ROADS_GDF = gpd.read_file(ROADS_LOC).reset_index(names="unique_id").to_crs("epsg:6539")points_10ft = get_road_points(roads=ROADS_GDF, segment_length=10)
points_10ft_pl = roads_to_polars(road_points=points_10ft)
transects_10ft = make_lines(pl_points=points_10ft_pl, line_length=10)

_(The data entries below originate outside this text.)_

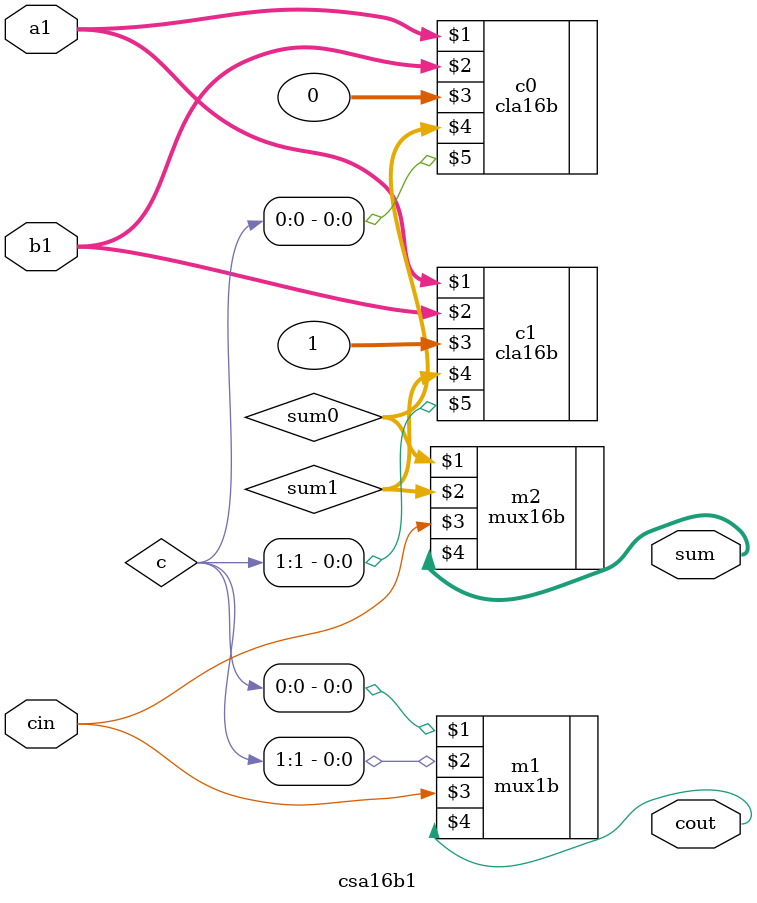
<source format=v>
module csa16b1(input[15:0] a1,b1, input cin, output[15:0] sum, output cout);
	wire[1:0] c;
	wire[15:0] sum0,sum1;
	cla16b c0(a1,b1,0,sum0,c[0]);
	cla16b c1(a1,b1,1,sum1,c[1]);
	mux1b m1(c[0],c[1],cin,cout);
	mux16b m2(sum0,sum1,cin,sum);
endmodule
</source>
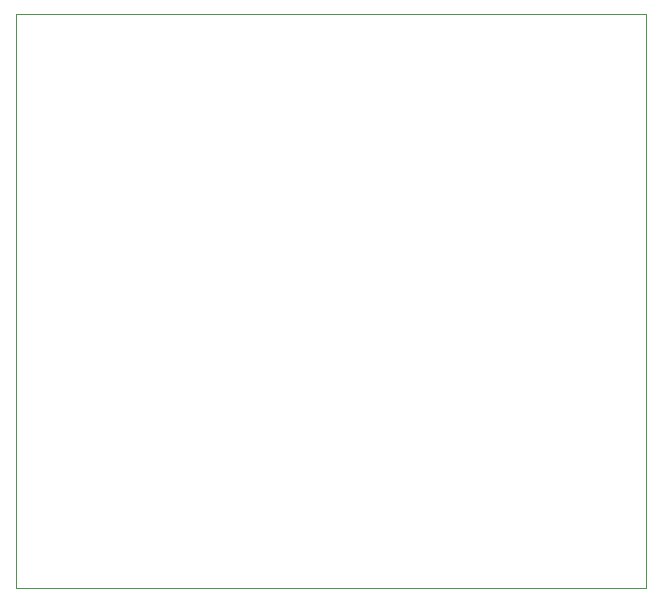
<source format=gbr>
G04 (created by PCBNEW (2013-07-07 BZR 4022)-stable) date 2015-10-06 15:27:07*
%MOIN*%
G04 Gerber Fmt 3.4, Leading zero omitted, Abs format*
%FSLAX34Y34*%
G01*
G70*
G90*
G04 APERTURE LIST*
%ADD10C,0.00393701*%
G04 APERTURE END LIST*
G54D10*
X21000Y-25D02*
X21000Y-3700D01*
X25Y-25D02*
X21000Y-25D01*
X25Y-3700D02*
X25Y-25D01*
X25Y-19150D02*
X25Y-3700D01*
X21000Y-19150D02*
X25Y-19150D01*
X21000Y-3700D02*
X21000Y-19150D01*
M02*

</source>
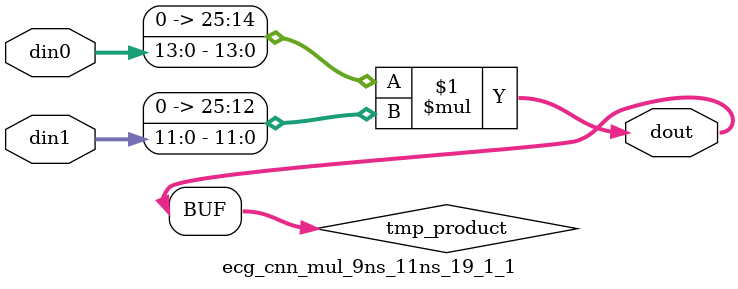
<source format=v>

`timescale 1 ns / 1 ps

 module ecg_cnn_mul_9ns_11ns_19_1_1(din0, din1, dout);
parameter ID = 1;
parameter NUM_STAGE = 0;
parameter din0_WIDTH = 14;
parameter din1_WIDTH = 12;
parameter dout_WIDTH = 26;

input [din0_WIDTH - 1 : 0] din0; 
input [din1_WIDTH - 1 : 0] din1; 
output [dout_WIDTH - 1 : 0] dout;

wire signed [dout_WIDTH - 1 : 0] tmp_product;
























assign tmp_product = $signed({1'b0, din0}) * $signed({1'b0, din1});











assign dout = tmp_product;





















endmodule

</source>
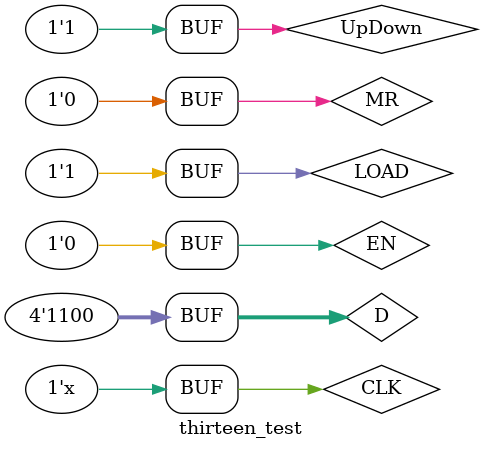
<source format=v>
`timescale 1ns / 1ps


module thirteen_test;

	// Inputs
	reg MR;
	reg LOAD;
	reg EN;
	reg UpDown;
	reg CLK;
	reg [3:0] D;

	// Outputs
	wire [3:0] Q;
	wire CO;

	// Instantiate the Unit Under Test (UUT)
	thirteen uut (
		.MR(MR), 
		.LOAD(LOAD), 
		.EN(EN), 
		.UpDown(UpDown), 
		.CLK(CLK), 
		.D(D), 
		.Q(Q), 
		.CO(CO)
	);

always #10 CLK=~CLK;
	initial begin
		// Initialize Inputs
		MR = 1;LOAD = 0;EN = 1;UpDown = 0;CLK = 0;D = 0;#30;
		MR = 0;LOAD = 0;EN = 1;UpDown = 0;D = 4'b1100;#50;
		MR = 0;LOAD = 1;EN = 1;UpDown = 0;D = 4'b1100;#270;
		MR = 0;LOAD = 1;EN = 1;UpDown = 1;D = 4'b1100;#300;
		MR = 0;LOAD = 1;EN = 0;UpDown = 1;D = 4'b1100;#100;

		// Wait 100 ns for global reset to finish
		
        
		// Add stimulus here

	end
      
endmodule


</source>
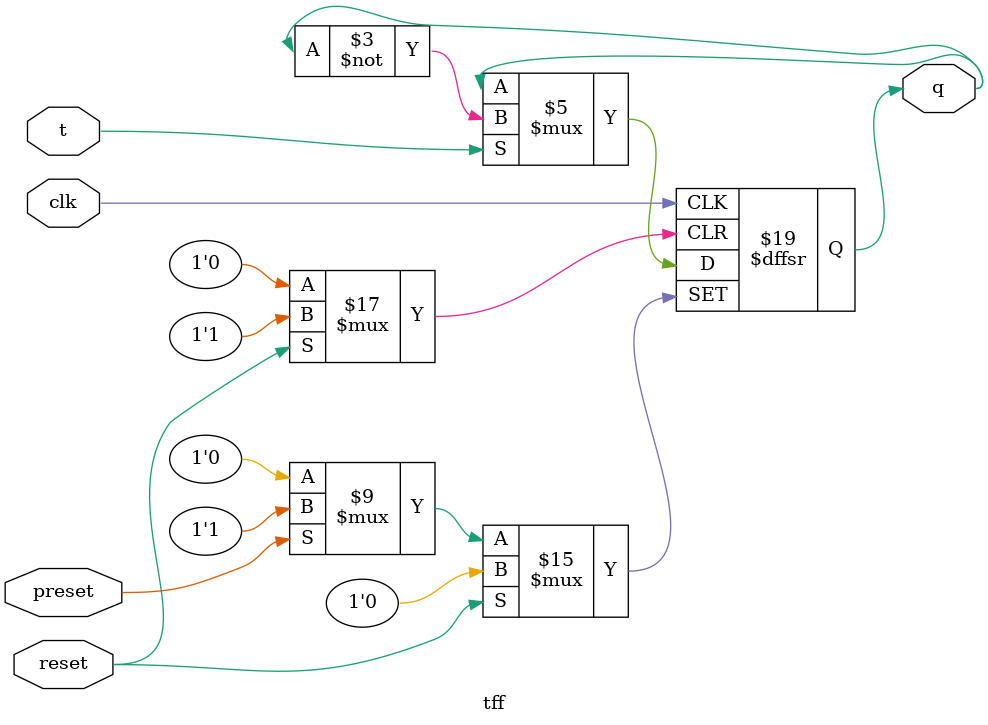
<source format=v>
`timescale 1ns / 1ps


module tff(
    input clk,
    input reset,
    input t,
    input preset,
    output reg q
    );
    always @ (posedge clk, posedge reset, posedge preset) begin  
        if (reset)  
          q <= 0;  
        else if (preset)
          q <= 1;
        else  
            begin
            if (t == 1)  
                q <= ~q;  
            else  
                q <= q; 
            end
      end 
endmodule

</source>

transects_gdf = gpd.GeoDataFrame(
crs=ROADS_GDF.crs,
information={"unique_id": transects_10ft.choose("unique_id").to_series()},
geometry=gpd.GeoSeries.from_wkt(transects_10ft.choose("wkt").to_series().to_list()),
)
Thanks for studying! There are most likely much more methods this code might be optimized or made extra versatile, however it solved an enormous downside for me and lower down compute time from days to seconds. With slightly little bit of concept and understanding when to make use of what instrument, issues that beforehand appear insurmountable change into shockingly straightforward. It solely took me about half-hour and slightly wikipedia linear algebra referesher to write down the code for this put up, saving me tons of time and, extra importantly, defending me from having to elucidate to a shopper why a challenge was pointlessly delayed. Let me know if this was useful to you!
Except in any other case famous, all photographs are by the writer.